§ TRY IT
Would you please output the lines from the one holding "informações do produto" to the end of the entries, exactly and with no others?

§ DATA FOR THIS EXERCISE
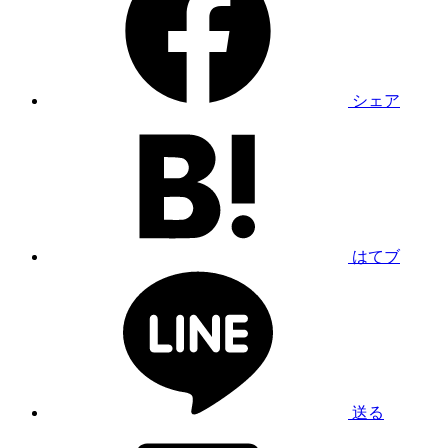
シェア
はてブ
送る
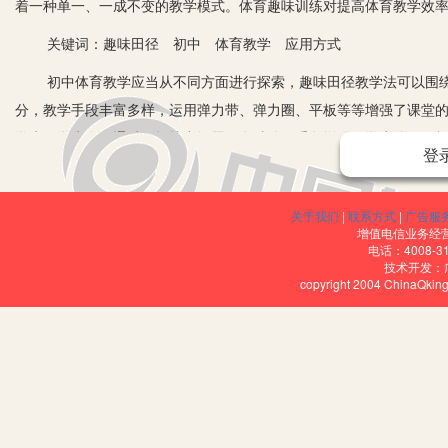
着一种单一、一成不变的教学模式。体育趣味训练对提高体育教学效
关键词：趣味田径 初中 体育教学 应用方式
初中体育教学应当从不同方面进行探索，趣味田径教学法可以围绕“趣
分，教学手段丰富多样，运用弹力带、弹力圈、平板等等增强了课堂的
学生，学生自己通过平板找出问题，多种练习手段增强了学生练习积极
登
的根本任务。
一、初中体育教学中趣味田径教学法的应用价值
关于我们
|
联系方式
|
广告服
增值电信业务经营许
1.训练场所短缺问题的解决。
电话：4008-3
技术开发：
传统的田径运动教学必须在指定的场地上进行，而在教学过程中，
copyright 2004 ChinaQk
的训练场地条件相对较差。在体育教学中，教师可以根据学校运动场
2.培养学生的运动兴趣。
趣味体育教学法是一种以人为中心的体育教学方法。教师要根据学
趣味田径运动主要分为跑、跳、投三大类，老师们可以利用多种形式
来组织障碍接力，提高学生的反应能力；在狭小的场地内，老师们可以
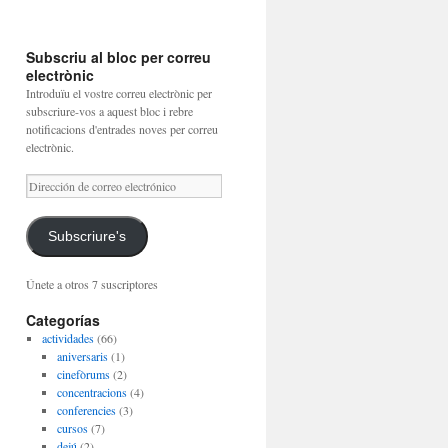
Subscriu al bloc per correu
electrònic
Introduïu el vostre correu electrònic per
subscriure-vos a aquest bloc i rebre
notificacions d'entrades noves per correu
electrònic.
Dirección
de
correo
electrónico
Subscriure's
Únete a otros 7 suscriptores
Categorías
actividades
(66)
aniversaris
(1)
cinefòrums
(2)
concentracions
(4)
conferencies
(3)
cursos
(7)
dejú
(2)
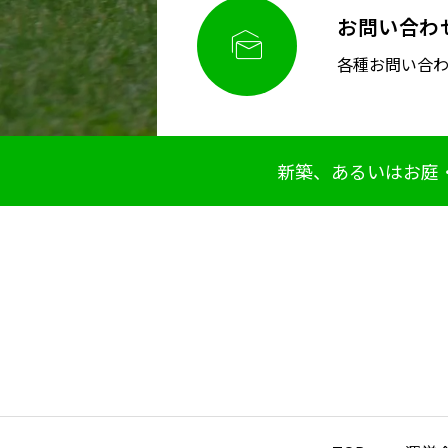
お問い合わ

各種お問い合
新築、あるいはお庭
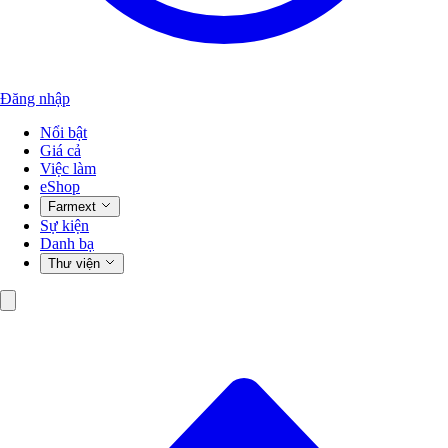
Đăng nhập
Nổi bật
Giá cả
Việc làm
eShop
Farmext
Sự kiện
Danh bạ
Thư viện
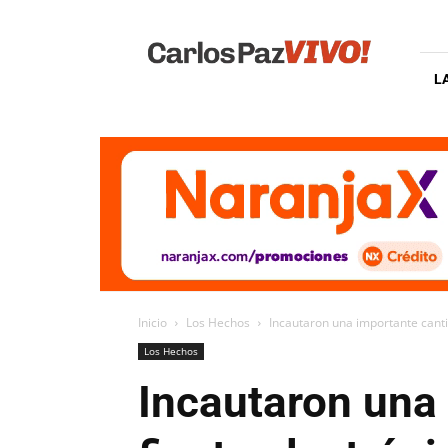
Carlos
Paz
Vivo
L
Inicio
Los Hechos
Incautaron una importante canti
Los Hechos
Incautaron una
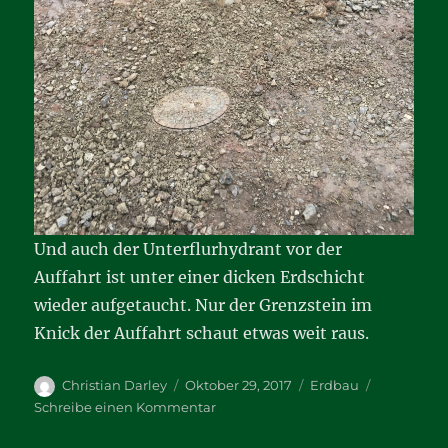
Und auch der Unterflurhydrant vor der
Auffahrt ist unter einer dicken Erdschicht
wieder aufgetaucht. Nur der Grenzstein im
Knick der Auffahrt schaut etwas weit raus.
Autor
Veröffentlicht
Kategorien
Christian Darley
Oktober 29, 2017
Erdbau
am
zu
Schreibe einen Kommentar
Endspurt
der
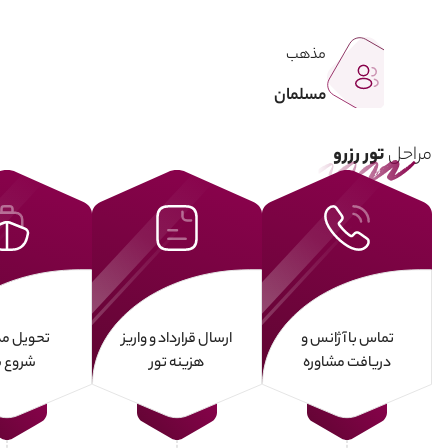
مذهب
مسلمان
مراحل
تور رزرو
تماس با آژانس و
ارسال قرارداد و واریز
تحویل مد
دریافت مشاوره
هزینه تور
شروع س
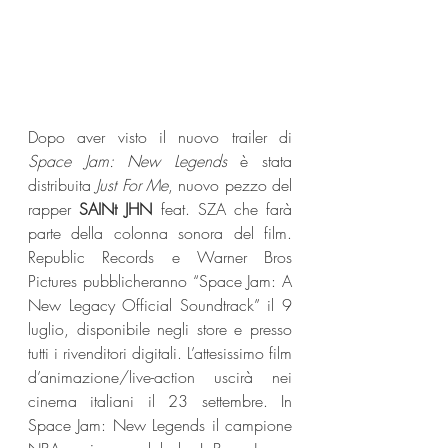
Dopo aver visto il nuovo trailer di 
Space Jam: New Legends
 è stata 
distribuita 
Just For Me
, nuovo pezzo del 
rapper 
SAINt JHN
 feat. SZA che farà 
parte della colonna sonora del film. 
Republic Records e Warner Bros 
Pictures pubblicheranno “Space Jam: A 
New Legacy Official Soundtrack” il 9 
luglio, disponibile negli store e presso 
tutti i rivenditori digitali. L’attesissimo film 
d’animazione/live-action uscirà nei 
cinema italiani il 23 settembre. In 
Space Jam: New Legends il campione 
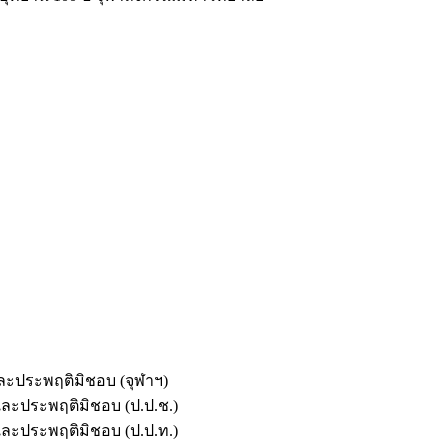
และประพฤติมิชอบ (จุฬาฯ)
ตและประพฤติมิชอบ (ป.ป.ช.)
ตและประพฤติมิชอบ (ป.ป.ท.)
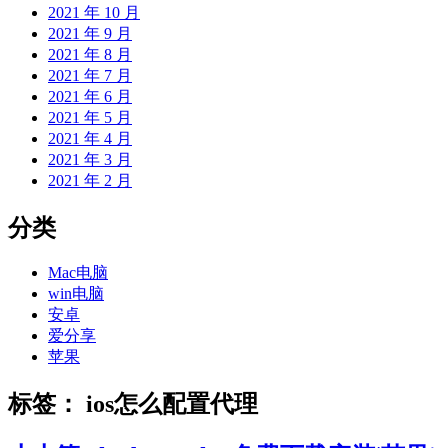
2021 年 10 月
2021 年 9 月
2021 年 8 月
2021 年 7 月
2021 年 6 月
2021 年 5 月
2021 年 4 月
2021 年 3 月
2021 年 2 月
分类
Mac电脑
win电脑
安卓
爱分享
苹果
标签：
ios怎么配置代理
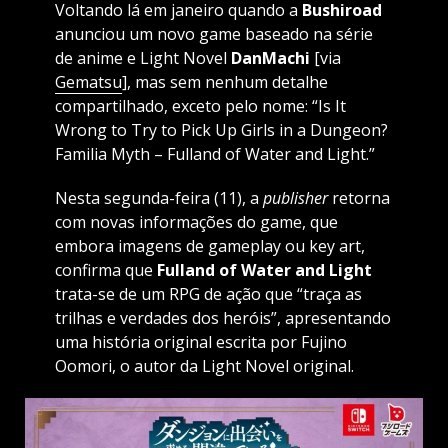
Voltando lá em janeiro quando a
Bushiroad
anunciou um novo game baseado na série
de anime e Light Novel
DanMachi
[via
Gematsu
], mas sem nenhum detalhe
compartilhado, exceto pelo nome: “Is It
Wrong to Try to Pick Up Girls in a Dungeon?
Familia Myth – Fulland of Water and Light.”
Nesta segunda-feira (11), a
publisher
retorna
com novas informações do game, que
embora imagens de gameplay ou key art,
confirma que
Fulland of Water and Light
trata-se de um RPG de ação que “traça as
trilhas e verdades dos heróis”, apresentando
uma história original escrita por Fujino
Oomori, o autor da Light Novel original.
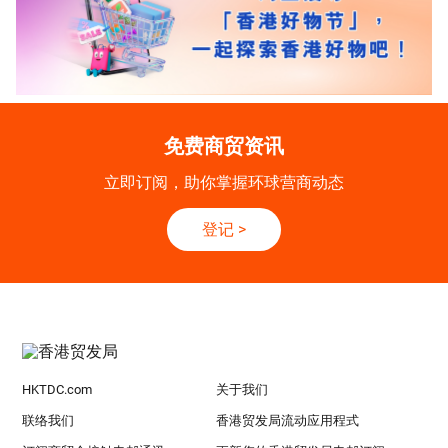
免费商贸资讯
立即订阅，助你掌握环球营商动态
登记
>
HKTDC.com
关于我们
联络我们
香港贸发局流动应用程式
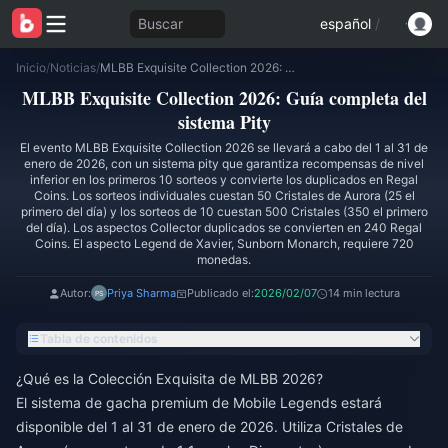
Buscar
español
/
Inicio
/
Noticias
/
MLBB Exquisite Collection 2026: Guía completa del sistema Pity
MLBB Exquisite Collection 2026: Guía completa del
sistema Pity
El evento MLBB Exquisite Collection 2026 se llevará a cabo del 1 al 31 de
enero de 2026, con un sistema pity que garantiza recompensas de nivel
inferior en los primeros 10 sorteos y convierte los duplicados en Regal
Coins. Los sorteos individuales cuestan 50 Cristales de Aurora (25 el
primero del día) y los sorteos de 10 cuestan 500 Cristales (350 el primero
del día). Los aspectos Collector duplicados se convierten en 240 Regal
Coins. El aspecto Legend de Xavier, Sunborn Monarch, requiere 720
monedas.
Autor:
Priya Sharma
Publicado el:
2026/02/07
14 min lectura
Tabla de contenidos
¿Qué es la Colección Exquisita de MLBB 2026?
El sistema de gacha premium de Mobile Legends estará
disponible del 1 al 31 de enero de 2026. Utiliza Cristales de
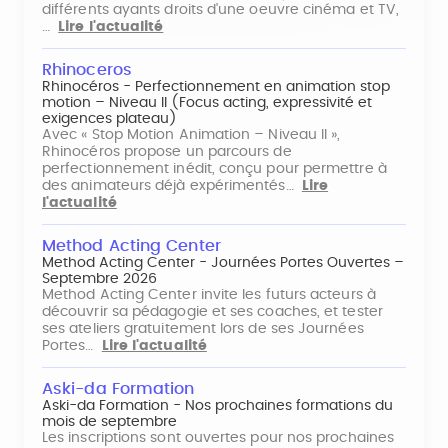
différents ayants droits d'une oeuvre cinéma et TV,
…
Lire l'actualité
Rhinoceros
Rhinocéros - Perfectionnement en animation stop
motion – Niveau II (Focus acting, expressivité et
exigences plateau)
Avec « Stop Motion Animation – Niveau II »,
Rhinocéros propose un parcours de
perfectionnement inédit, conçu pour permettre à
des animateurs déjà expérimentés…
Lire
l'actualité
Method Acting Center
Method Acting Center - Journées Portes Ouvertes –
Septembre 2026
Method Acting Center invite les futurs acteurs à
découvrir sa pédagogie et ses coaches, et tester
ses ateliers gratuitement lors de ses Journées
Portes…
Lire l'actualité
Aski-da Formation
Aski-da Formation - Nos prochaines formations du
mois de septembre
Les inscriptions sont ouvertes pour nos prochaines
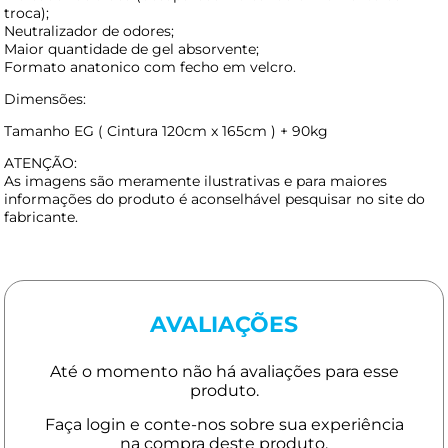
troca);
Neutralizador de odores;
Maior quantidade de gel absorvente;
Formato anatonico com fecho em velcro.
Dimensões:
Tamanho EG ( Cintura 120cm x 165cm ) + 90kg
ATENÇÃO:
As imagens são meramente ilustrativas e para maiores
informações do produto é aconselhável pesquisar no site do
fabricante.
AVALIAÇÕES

§ SOLUTION FOR THIS TASK
informações do produto é aconselhável pesquisar no site do
fabricante.
AVALIAÇÕES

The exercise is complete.